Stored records
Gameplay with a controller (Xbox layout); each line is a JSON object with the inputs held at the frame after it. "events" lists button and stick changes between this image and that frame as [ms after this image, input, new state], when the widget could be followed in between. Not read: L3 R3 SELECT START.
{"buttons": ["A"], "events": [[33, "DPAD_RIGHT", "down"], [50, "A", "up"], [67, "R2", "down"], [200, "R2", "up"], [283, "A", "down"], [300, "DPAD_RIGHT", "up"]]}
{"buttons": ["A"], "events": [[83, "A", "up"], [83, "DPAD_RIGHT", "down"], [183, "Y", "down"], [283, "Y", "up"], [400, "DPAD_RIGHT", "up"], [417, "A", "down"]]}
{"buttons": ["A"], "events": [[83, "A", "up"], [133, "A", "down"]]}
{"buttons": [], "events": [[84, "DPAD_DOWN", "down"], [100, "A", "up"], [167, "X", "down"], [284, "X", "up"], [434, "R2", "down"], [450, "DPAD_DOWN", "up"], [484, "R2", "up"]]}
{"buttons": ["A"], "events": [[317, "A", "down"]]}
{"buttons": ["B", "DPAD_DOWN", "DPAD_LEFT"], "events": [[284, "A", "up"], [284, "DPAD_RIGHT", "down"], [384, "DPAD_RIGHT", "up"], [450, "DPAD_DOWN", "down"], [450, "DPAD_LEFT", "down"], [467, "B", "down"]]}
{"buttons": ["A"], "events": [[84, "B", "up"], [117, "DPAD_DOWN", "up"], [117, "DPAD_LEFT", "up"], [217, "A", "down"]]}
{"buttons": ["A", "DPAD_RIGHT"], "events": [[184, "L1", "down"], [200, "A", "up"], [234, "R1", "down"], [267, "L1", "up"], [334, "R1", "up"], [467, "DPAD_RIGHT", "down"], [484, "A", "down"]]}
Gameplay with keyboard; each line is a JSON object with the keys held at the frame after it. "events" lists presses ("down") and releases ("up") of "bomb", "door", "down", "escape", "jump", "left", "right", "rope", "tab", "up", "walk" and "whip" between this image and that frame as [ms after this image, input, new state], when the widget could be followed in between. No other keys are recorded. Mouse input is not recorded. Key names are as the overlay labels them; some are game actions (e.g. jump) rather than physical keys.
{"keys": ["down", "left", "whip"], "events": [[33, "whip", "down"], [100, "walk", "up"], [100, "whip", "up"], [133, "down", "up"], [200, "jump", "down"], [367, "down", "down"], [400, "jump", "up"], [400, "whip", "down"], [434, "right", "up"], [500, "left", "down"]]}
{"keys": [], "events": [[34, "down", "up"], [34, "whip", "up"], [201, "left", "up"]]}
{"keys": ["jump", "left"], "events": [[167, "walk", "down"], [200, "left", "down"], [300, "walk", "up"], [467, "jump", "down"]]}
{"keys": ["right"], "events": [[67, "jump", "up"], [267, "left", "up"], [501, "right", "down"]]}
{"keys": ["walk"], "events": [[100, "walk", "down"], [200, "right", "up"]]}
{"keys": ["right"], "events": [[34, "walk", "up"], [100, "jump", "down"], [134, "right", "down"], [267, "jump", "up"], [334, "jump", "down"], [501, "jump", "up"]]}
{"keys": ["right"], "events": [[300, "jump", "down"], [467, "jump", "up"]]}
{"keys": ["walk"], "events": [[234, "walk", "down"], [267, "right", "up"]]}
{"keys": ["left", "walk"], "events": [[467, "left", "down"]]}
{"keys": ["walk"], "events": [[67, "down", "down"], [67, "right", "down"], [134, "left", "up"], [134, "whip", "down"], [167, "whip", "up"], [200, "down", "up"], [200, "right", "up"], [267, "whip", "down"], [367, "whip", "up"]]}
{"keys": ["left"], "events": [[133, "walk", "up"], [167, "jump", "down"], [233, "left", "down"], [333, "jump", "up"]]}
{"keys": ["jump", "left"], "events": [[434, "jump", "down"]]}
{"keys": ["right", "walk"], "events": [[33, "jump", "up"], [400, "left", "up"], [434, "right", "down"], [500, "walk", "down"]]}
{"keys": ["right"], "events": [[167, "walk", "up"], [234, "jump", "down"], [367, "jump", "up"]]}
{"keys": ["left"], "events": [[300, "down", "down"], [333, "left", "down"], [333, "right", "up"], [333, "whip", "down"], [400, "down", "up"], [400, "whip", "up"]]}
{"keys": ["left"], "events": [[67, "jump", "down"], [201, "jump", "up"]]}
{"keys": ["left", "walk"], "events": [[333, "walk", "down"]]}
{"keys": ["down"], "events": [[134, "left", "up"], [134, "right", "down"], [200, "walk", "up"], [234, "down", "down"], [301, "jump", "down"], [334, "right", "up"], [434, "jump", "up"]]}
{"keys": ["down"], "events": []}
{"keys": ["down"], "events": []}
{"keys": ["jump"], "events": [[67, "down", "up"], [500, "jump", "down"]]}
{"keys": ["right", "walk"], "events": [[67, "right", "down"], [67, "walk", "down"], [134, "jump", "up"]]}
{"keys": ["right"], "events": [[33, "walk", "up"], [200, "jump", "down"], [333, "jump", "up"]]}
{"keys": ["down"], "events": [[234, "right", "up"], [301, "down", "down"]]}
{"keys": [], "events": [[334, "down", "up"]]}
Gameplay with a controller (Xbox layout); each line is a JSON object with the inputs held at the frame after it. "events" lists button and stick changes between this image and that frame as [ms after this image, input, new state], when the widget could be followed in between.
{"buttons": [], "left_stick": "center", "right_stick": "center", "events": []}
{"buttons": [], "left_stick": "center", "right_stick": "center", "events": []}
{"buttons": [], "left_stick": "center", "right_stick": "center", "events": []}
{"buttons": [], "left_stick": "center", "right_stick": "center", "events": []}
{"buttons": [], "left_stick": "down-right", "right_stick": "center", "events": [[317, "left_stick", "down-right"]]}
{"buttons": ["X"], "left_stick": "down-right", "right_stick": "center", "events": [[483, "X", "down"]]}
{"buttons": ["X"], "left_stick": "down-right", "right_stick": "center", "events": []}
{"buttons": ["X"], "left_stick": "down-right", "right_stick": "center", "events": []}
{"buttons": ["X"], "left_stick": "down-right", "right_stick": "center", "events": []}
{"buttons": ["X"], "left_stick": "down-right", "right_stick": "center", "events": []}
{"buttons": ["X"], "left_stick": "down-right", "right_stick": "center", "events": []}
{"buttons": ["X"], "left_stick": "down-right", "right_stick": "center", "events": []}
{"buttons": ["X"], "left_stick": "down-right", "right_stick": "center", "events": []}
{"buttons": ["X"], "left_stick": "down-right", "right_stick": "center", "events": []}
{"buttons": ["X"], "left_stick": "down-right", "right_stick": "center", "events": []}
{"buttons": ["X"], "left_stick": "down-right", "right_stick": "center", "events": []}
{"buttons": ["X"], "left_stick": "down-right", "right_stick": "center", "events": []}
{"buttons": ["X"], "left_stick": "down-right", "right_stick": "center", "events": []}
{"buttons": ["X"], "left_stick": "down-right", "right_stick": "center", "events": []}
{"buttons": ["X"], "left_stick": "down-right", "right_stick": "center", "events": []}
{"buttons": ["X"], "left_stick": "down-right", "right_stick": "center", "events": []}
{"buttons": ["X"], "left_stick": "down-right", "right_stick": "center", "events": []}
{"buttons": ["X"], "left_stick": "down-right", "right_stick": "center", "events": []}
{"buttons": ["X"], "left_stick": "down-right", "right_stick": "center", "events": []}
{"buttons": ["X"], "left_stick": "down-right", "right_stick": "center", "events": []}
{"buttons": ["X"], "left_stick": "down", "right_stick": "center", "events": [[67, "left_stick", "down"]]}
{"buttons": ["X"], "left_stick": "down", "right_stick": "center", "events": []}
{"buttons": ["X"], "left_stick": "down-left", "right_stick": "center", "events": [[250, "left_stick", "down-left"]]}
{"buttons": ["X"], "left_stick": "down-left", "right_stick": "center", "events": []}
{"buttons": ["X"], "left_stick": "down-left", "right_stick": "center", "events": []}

**Exercise aim**
What you should produce is an exact copy of the records above.

**Your response**
Gameplay with a controller (Xbox layout); each line is a JSON object with the inputs held at the frame after it. "events" lists button and stick changes between this image and that frame as [ms after this image, input, new state], when the widget could be followed in between. Not read: L3 R3 SELECT START.
{"buttons": ["A"], "events": [[33, "DPAD_RIGHT", "down"], [50, "A", "up"], [67, "R2", "down"], [200, "R2", "up"], [283, "A", "down"], [300, "DPAD_RIGHT", "up"]]}
{"buttons": ["A"], "events": [[83, "A", "up"], [83, "DPAD_RIGHT", "down"], [183, "Y", "down"], [283, "Y", "up"], [400, "DPAD_RIGHT", "up"], [417, "A", "down"]]}
{"buttons": ["A"], "events": [[83, "A", "up"], [133, "A", "down"]]}
{"buttons": [], "events": [[84, "DPAD_DOWN", "down"], [100, "A", "up"], [167, "X", "down"], [284, "X", "up"], [434, "R2", "down"], [450, "DPAD_DOWN", "up"], [484, "R2", "up"]]}
{"buttons": ["A"], "events": [[317, "A", "down"]]}
{"buttons": ["B", "DPAD_DOWN", "DPAD_LEFT"], "events": [[284, "A", "up"], [284, "DPAD_RIGHT", "down"], [384, "DPAD_RIGHT", "up"], [450, "DPAD_DOWN", "down"], [450, "DPAD_LEFT", "down"], [467, "B", "down"]]}
{"buttons": ["A"], "events": [[84, "B", "up"], [117, "DPAD_DOWN", "up"], [117, "DPAD_LEFT", "up"], [217, "A", "down"]]}
{"buttons": ["A", "DPAD_RIGHT"], "events": [[184, "L1", "down"], [200, "A", "up"], [234, "R1", "down"], [267, "L1", "up"], [334, "R1", "up"], [467, "DPAD_RIGHT", "down"], [484, "A", "down"]]}
Gameplay with keyboard; each line is a JSON object with the keys held at the frame after it. "events" lists presses ("down") and releases ("up") of "bomb", "door", "down", "escape", "jump", "left", "right", "rope", "tab", "up", "walk" and "whip" between this image and that frame as [ms after this image, input, new state], when the widget could be followed in between. No other keys are recorded. Mouse input is not recorded. Key names are as the overlay labels them; some are game actions (e.g. jump) rather than physical keys.
{"keys": ["down", "left", "whip"], "events": [[33, "whip", "down"], [100, "walk", "up"], [100, "whip", "up"], [133, "down", "up"], [200, "jump", "down"], [367, "down", "down"], [400, "jump", "up"], [400, "whip", "down"], [434, "right", "up"], [500, "left", "down"]]}
{"keys": [], "events": [[34, "down", "up"], [34, "whip", "up"], [201, "left", "up"]]}
{"keys": ["jump", "left"], "events": [[167, "walk", "down"], [200, "left", "down"], [300, "walk", "up"], [467, "jump", "down"]]}
{"keys": ["right"], "events": [[67, "jump", "up"], [267, "left", "up"], [501, "right", "down"]]}
{"keys": ["walk"], "events": [[100, "walk", "down"], [200, "right", "up"]]}
{"keys": ["right"], "events": [[34, "walk", "up"], [100, "jump", "down"], [134, "right", "down"], [267, "jump", "up"], [334, "jump", "down"], [501, "jump", "up"]]}
{"keys": ["right"], "events": [[300, "jump", "down"], [467, "jump", "up"]]}
{"keys": ["walk"], "events": [[234, "walk", "down"], [267, "right", "up"]]}
{"keys": ["left", "walk"], "events": [[467, "left", "down"]]}
{"keys": ["walk"], "events": [[67, "down", "down"], [67, "right", "down"], [134, "left", "up"], [134, "whip", "down"], [167, "whip", "up"], [200, "down", "up"], [200, "right", "up"], [267, "whip", "down"], [367, "whip", "up"]]}
{"keys": ["left"], "events": [[133, "walk", "up"], [167, "jump", "down"], [233, "left", "down"], [333, "jump", "up"]]}
{"keys": ["jump", "left"], "events": [[434, "jump", "down"]]}
{"keys": ["right", "walk"], "events": [[33, "jump", "up"], [400, "left", "up"], [434, "right", "down"], [500, "walk", "down"]]}
{"keys": ["right"], "events": [[167, "walk", "up"], [234, "jump", "down"], [367, "jump", "up"]]}
{"keys": ["left"], "events": [[300, "down", "down"], [333, "left", "down"], [333, "right", "up"], [333, "whip", "down"], [400, "down", "up"], [400, "whip", "up"]]}
{"keys": ["left"], "events": [[67, "jump", "down"], [201, "jump", "up"]]}
{"keys": ["left", "walk"], "events": [[333, "walk", "down"]]}
{"keys": ["down"], "events": [[134, "left", "up"], [134, "right", "down"], [200, "walk", "up"], [234, "down", "down"], [301, "jump", "down"], [334, "right", "up"], [434, "jump", "up"]]}
{"keys": ["down"], "events": []}
{"keys": ["down"], "events": []}
{"keys": ["jump"], "events": [[67, "down", "up"], [500, "jump", "down"]]}
{"keys": ["right", "walk"], "events": [[67, "right", "down"], [67, "walk", "down"], [134, "jump", "up"]]}
{"keys": ["right"], "events": [[33, "walk", "up"], [200, "jump", "down"], [333, "jump", "up"]]}
{"keys": ["down"], "events": [[234, "right", "up"], [301, "down", "down"]]}
{"keys": [], "events": [[334, "down", "up"]]}
Gameplay with a controller (Xbox layout); each line is a JSON object with the inputs held at the frame after it. "events" lists button and stick changes between this image and that frame as [ms after this image, input, new state], when the widget could be followed in between.
{"buttons": [], "left_stick": "center", "right_stick": "center", "events": []}
{"buttons": [], "left_stick": "center", "right_stick": "center", "events": []}
{"buttons": [], "left_stick": "center", "right_stick": "center", "events": []}
{"buttons": [], "left_stick": "center", "right_stick": "center", "events": []}
{"buttons": [], "left_stick": "down-right", "right_stick": "center", "events": [[317, "left_stick", "down-right"]]}
{"buttons": ["X"], "left_stick": "down-right", "right_stick": "center", "events": [[483, "X", "down"]]}
{"buttons": ["X"], "left_stick": "down-right", "right_stick": "center", "events": []}
{"buttons": ["X"], "left_stick": "down-right", "right_stick": "center", "events": []}
{"buttons": ["X"], "left_stick": "down-right", "right_stick": "center", "events": []}
{"buttons": ["X"], "left_stick": "down-right", "right_stick": "center", "events": []}
{"buttons": ["X"], "left_stick": "down-right", "right_stick": "center", "events": []}
{"buttons": ["X"], "left_stick": "down-right", "right_stick": "center", "events": []}
{"buttons": ["X"], "left_stick": "down-right", "right_stick": "center", "events": []}
{"buttons": ["X"], "left_stick": "down-right", "right_stick": "center", "events": []}
{"buttons": ["X"], "left_stick": "down-right", "right_stick": "center", "events": []}
{"buttons": ["X"], "left_stick": "down-right", "right_stick": "center", "events": []}
{"buttons": ["X"], "left_stick": "down-right", "right_stick": "center", "events": []}
{"buttons": ["X"], "left_stick": "down-right", "right_stick": "center", "events": []}
{"buttons": ["X"], "left_stick": "down-right", "right_stick": "center", "events": []}
{"buttons": ["X"], "left_stick": "down-right", "right_stick": "center", "events": []}
{"buttons": ["X"], "left_stick": "down-right", "right_stick": "center", "events": []}
{"buttons": ["X"], "left_stick": "down-right", "right_stick": "center", "events": []}
{"buttons": ["X"], "left_stick": "down-right", "right_stick": "center", "events": []}
{"buttons": ["X"], "left_stick": "down-right", "right_stick": "center", "events": []}
{"buttons": ["X"], "left_stick": "down-right", "right_stick": "center", "events": []}
{"buttons": ["X"], "left_stick": "down", "right_stick": "center", "events": [[67, "left_stick", "down"]]}
{"buttons": ["X"], "left_stick": "down", "right_stick": "center", "events": []}
{"buttons": ["X"], "left_stick": "down-left", "right_stick": "center", "events": [[250, "left_stick", "down-left"]]}
{"buttons": ["X"], "left_stick": "down-left", "right_stick": "center", "events": []}
{"buttons": ["X"], "left_stick": "down-left", "right_stick": "center", "events": []}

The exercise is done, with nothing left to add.